Mr. Krabs: ...a whole lotta [old-style foghorn] and
with a side of [dolphin chirp], and a heapin' helpin' of [ship's bell] and a
boatload of [boat horn no. 4]...
Patrick: Nine...
Mr. Krabs: Aw, [seal bark, seagull squawk] crabbin
[SpongeBob's alarm clock] Ooh-hoo-ho! [cries in pain]
SpongeBob: [cuts to SpongeBob with 13 fingers] That's
all 13, Patrick! [gasps] We're gonna tell your mom, Mr. Krabs!
Mr. Krabs: [worried] No, please! Not my mommy!
[SpongeBob and Patrick laugh as they run to Mama Krabs' house, Mr. Krabs runs
after them] Wait! Please don't tell me mother! I don't think her little old
heart can take it!
[They all arrive at Mama Krabs' house, a giant pink
anchor.]
SpongeBob and Patrick: [repeatedly banging on the
door] Mama Krabs! Mama Krabs!
Mama Krabs: Well, hello there!
[SpongeBob, Patrick and Mr. Krabs all explain the situation
at the same time, swearing numerous times as they do so.]
SpongeBob: Mama Krabs, he said [points at Patrick;
dolphin chirp] and then he said [points at Mr. Krabs; dolphin chirps] and he
said [points at Patrick with both arms and one leg; dolphin chirps] again and
he said [seal barks], and then he screamed at the top of his voice [foghorn
blows]!
Patrick: [at the same time as the above lines were
said] It was terrible.
SpongeBob: And he—
Mr. Krabs: [at the same time as the above, angrily]
Gah, they're a bunch of [horn honks] liars!
SpongeBob: —Mrs. Krabs, he didn't care! Such a stream
of [seagull caws, foghorn, ship's bell]—
Patrick: [crying] It was terrible!
SpongeBob: —I have ever heard in my days!

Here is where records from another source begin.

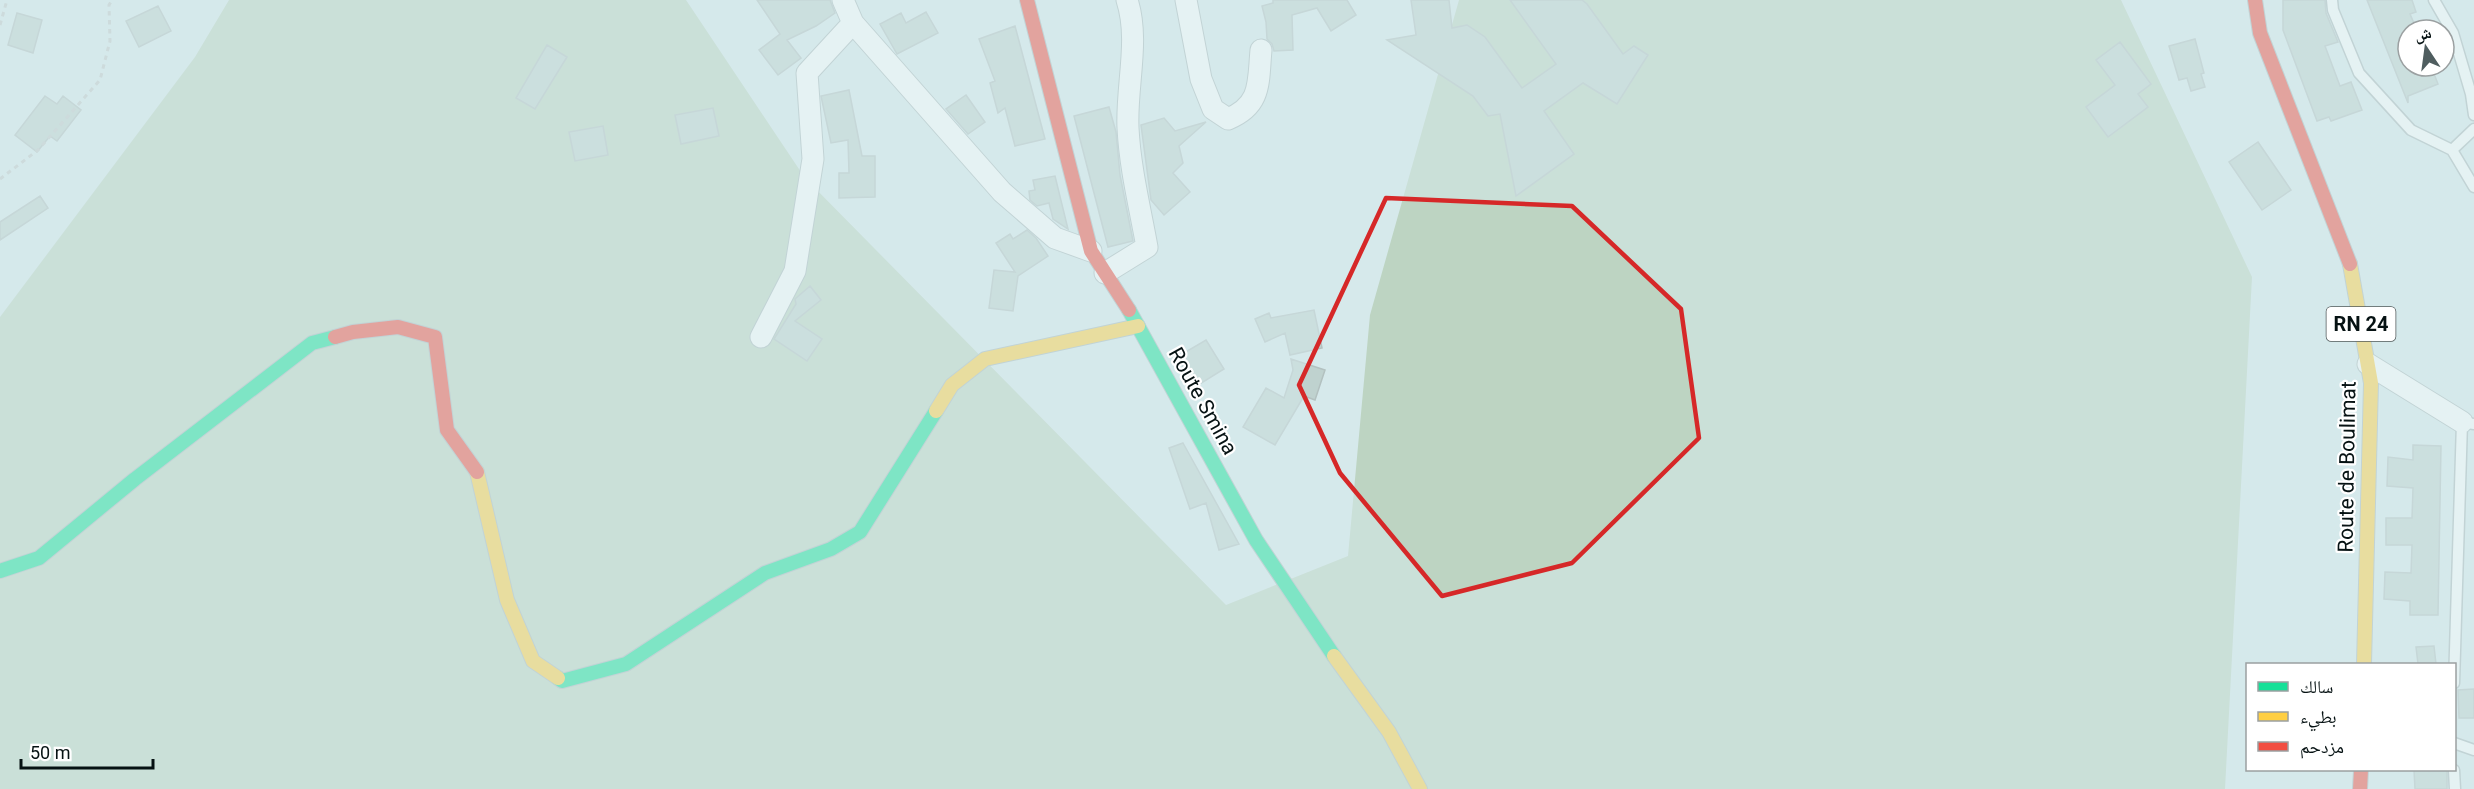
<svg xmlns="http://www.w3.org/2000/svg" width="2474" height="789" viewBox="0 0 2474 789" font-family="Roboto,'Noto Naskh Arabic',sans-serif">
<style>
.green{fill:#bdd4c2}
.building{fill:#bfd2cf;stroke:#b3c1c0;stroke-width:1.5}
.lines{fill:none;stroke-linecap:round;stroke-linejoin:round}
.lane-casing{stroke:#aab9bb;stroke-width:13}
.street-casing{stroke:#aab9bb;stroke-width:23}
.fast-casing{stroke:#aab9bb;stroke-width:16}
.slow-casing{stroke:#aab9bb;stroke-width:16}
.jam-casing{stroke:#aab9bb;stroke-width:16}
.path{stroke:#c3c9c9;stroke-width:3;stroke-dasharray:4.5 4.5;stroke-linecap:butt}
.lane{stroke:#f9fcfc;stroke-width:10}
.street{stroke:#f9fcfc;stroke-width:21}
.fast{stroke:#16e098;stroke-width:14}
.slow{stroke:#ffcf43;stroke-width:14}
.jam{stroke:#f24e42;stroke-width:14}
.marked{fill:none;stroke:#d62828;stroke-width:4.5;stroke-linejoin:round}
.labels{text-anchor:middle;dominant-baseline:central;stroke-width:4.5;stroke-linejoin:round;paint-order:stroke}
.shield{fill:#fff;stroke:#51595a;stroke-width:1.5}
.shield-label{font-size:20px;font-weight:bold;fill:#061213}
.street-label{font-size:21px;fill:#061213;stroke:#fff}
</style>
<rect width="100%" height="100%" fill="#d6e9eb"/>
<path class="green" d="M229 0H686L805 178 1226 605 1348 556 1370 315 1459 0H2121L2252 277 2225 789H0V317L195 57Z"/>
<path class="building" d="M757 0H830L835 13 816 26 787 40 801 58 778 75 759 50 780 34Z
M1273 0H1347L1356 15 1331 31 1317 8 1292 15 1293 50 1274 51 1272 44 1267 39 1266 22 1262 6 1273 3Z
M1411 0H1449L1452 28 1467 25 1485 37 1522 88 1556 64 1510 0H1582L1587 4 1623 54 1634 46 1648 55 1617 104 1583 83 1544 111 1574 154 1516 196 1500 114 1488 116 1473 96 1387 40 1416 35Z
M2283 0H2325L2326 13 2338 42 2325 46 2340 86 2351 82 2362 110 2331 121 2329 117 2317 121 2283 30Z
M2367 0H2412L2416 12 2410 14 2417 30H2408V66H2431L2438 84 2408 96V103Z
M158 6 171 31 139 47 126 21Z
M926 12 938 33 897 54 880 24 901 13 906 23Z
M17 13 42 20 33 53 8 45Z
M1015 26 1045 139 1015 146 1005 108 998 113 990 83 995 81 979 39Z
M2195 39 2204 73 2201 74 2205 87 2191 91 2187 78 2179 80 2169 46Z
M2120 42 2151 84 2138 94 2148 107 2108 137 2086 107 2115 85 2096 60Z
M547 45 567 57 535 109 516 98Z
M849 90 862 156H875V197L839 198V173H849L848 140 831 143 821 96Z
M966 95 985 122 968 134 946 109Z
M45 96 57 104 63 96 81 110 57 141 50 136 37 152 15 135Z
M1109 107 1116 132 1120 175 1133 241 1108 247 1074 116Z
M713 108 719 136 681 144 675 115Z
M1164 118 1175 131 1206 122 1179 146 1183 163 1173 173 1190 192 1164 215 1151 200 1141 125Z
M603 126 608 155 575 161 569 132Z
M2258 142 2291 190 2262 210 2229 162Z
M1055 176 1068 229 1053 219 1049 203 1037 206 1030 200 1029 191 1035 190 1033 180Z
M40 196 48 208 0 240V222Z
M1027 230 1036 238 1048 256 1018 276 1013 311 989 308 994 270 1015 272 996 243 1010 234 1013 239Z
M810 286 821 300 795 321 822 339 807 361 774 339 796 304 795 299Z
M1314 310 1322 348 1290 355 1285 333 1265 342 1255 319 1269 313 1271 318Z
M1206 340 1224 369 1195 387 1177 357Z
M1291 359 1325 370 1315 400 1304 396 1275 445 1243 427 1266 388 1284 398 1293 370Z
M1183 443 1239 544 1219 550 1206 503 1190 509 1169 448Z
M2413 445 2441 446 2438 615H2410V601L2384 599 2385 572 2411 573 2412 545H2386V518H2412L2413 488 2387 486 2388 457 2413 460Z
M2434 646 2436 664H2418L2416 647Z
M2474 689V718H2459L2458 690Z
M2414 770H2447V789H2415Z"/>
<g class="lines">
<g class="lane-casing">
<path id="lane" d="M2332 0 2333 10 2359 73 2411 130 2452 150 2474 129
M2434 0 2453 33 2471 94 2474 115
M2452 150 2474 187
M2454 683 2462 422 2474 424
M2454 743 2474 750
M2454 770 2455 789"/>
</g>
<g class="street-casing">
<path id="street" d="M843 0 853 23 1002 192 1055 238 1091 251
M1186 0 1201 79 1213 109 1228 119C1262 105 1258 82 1261 50
M1105 273 1147 247C1140 208 1130 168 1128 128 1126 86 1140 40 1127 0
M761 337 795 271 813 159 807 73 853 23
M2368 364 2462 422"/>
</g>
<g class="fast-casing">
<path id="fast" d="M1129 310 1256 540 1334 656
M0 571 39 558 135 479 312 343 335 337
M558 678 562 681 626 664 765 573 831 549 860 532 936 411"/>
</g>
<g class="slow-casing">
<path id="slow" d="M2350 264 2371 383 2364 664
M936 411 952 385 985 359 1138 326
M477 472 507 600 533 661 558 678
M1334 656 1389 732 1420 789"/>
</g>
<g class="jam-casing">
<path id="jam" d="M1027 0 1091 251 1129 310
M2255 0 2260 33 2350 264
M335 337 353 332 398 327 435 337 447 430 477 472
M2360 789 2361 770"/>
</g>
<path class="path" d="M0 25 7 0
M0 179 38 150 100 80 110 41 109 5 112 0"/>
<use href="#lane" class="lane"/>
<use href="#street" class="street"/>
<use href="#fast" class="fast"/>
<use href="#slow" class="slow"/>
<use href="#jam" class="jam"/>
</g>
<path d="M0 0H2474V789H0ZM1386 198 1572 206 1681 309 1699 438 1572 563 1442 596 1340 473 1299 385Z" fill="#d6e9eb" fill-opacity=".55" fill-rule="evenodd"/>
<path class="marked" d="M1386 198 1572 206 1681 309 1699 438 1572 563 1442 596 1340 473 1299 385Z"/>
<g class="labels">
<rect class="shield" x="2326.5" y="307" width="69" height="34" rx="4.5"/>
<g class="shield-label">
<text x="2361" y="324">RN 24</text>
</g>
<g class="street-label">
<text transform="translate(1203 401) rotate(61)">Route Smina</text>
<text transform="translate(2347 467) rotate(-89)">Route de Boulimat</text>
</g>
</g>
<rect x="2246" y="663" width="210" height="108" fill="#ffffff" stroke="#9ba0a1" stroke-width="1.5"/>
<rect x="2258" y="682" width="30" height="9" fill="#16e098" stroke="#9ba0a1" stroke-width="1.5"/>
<text x="2300" y="693" font-size="18" fill="#061213">سالك</text>
<rect x="2258" y="712" width="30" height="9" fill="#ffcf43" stroke="#9ba0a1" stroke-width="1.5"/>
<text x="2300" y="723" font-size="18" fill="#061213">بطيء</text>
<rect x="2258" y="742" width="30" height="9" fill="#f24e42" stroke="#9ba0a1" stroke-width="1.5"/>
<text x="2300" y="753" font-size="18" fill="#061213">مزدحم</text>
<g transform="translate(2426 48) rotate(347)"><circle r="28" fill="#ffffff" stroke="#9ba0a1" stroke-width="1.5"/>
<path d="M0-4.5L10 22L0 15L-10 22Z" fill="#4f5d5f"/>
<text y="-9" font-size="16" font-weight="bold" text-anchor="middle" fill="#061213">ش</text>
</g>
<path d="M21 759v9h132v-9" fill="none" stroke="#061213" stroke-width="3"/>
<text x="30" y="759" font-size="18" fill="#061213" stroke="#ffffff" stroke-width="4.5" paint-order="stroke">50 m</text>
</svg>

Mama Krabs: [shocked] Oh, dear! My poor, old heart.
[faints]
Mr. Krabs: [gasps] Oh, dear mother! What have these
foul-mouthed heathens done to you? [takes a coin out of her pocket] You two
should be ashamed! Making an old lady faint with your sailor talk!
Mama Krabs: You should all be ashamed! And if you're
going to talk like sailors, then you're going to work like sailors.
[Bubble transition to SpongeBob and Mr. Krabs painting
her house, while Patrick is painting the sand.]
Mama Krabs: I guess you scallywags have earned a glass
of lemonade. [laughs, then stubs her foot on a rock] Yeeeoww! My [Klaxon horn]
foot!
[SpongeBob and Patrick gasp in shock.]
Mr. Krabs: [shocked] Mother!
Mama Krabs: What? It's Old Man Jenkins and his jalopy.
Old Man Jenkins: [driving by] Howdy, Mrs. K.! [honks
the horn]
[SpongeBob, Patrick, Mr. Krabs, and Mama Krabs all laugh together as the episode ends.]